Муха снова кружит по комнате и, по глупости, приземляется на стол рядом с ней. Мать поднимает пресс-папье и прихлопывает им надоедливое насекомое.
— Больше ты не станешь нам докучать, мой маленький друг, — насмешливо произносит она, обращаясь к мухе, и обращается ко мне: — Вот как надо расправляться с раздражающими вредителями. Ликвидировать их. Давить их.
Она двумя пальцами вытаскивает из ящика стола салфетку и аккуратно стирает останки насекомого с пресс-папье, после чего бросает салфетку в мусорное ведро.
— Хорошо. Если ты так отчаянно хочешь еще раз побывать там, можешь пойти вместо меня. Присутствие одного представителя семьи лучше, чем мое отсутствие.

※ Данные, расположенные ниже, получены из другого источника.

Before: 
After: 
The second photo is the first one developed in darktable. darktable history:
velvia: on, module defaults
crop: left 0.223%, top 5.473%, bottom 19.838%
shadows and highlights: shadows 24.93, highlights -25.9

Мое сердце начинает биться сильнее.
— В самом деле? Когда?
— Я только что сказала: сегодня вечером. Иди и приготовься, я пришлю машину за тобой и Стэнли.
Она открывает планшет и щелкает по защищенной ссылке.
— Вивьен Бейнс, — устало говорит она. — Код доступа один-четыре-девять-восемь-шесть. — Это ее личный код, которым она пользуется каждый раз, когда имеет дело с важными государственными делами. Он не изменился с тех пор, когда я слышал его в последний раз, а ведь прошло много лет.
— Это я, — говорит она кому-то. — Вместо меня будет один из моих сыновей. Конечно, это лучше, чем ничего. Да, он с нетерпением ждет этого. Нет, я отправляю свою охрану.
Она завершает звонок.
— Спасибо, мама.
Я не знаю, что еще нужно сказать, но, похоже, мне пора уходить. Она возвращается к своему компьютеру и начинает что-то печатать. Думаю, она уже забыла о моем присутствии. Я встаю.
— Бенедикт, — тихо говорит она, когда я открываю дверь. — Ничего не говори отцу. Он будет слишком нервничать.
— Не буду.
— Хорошо, — улыбается она. — Желаю тебе приятного вечера.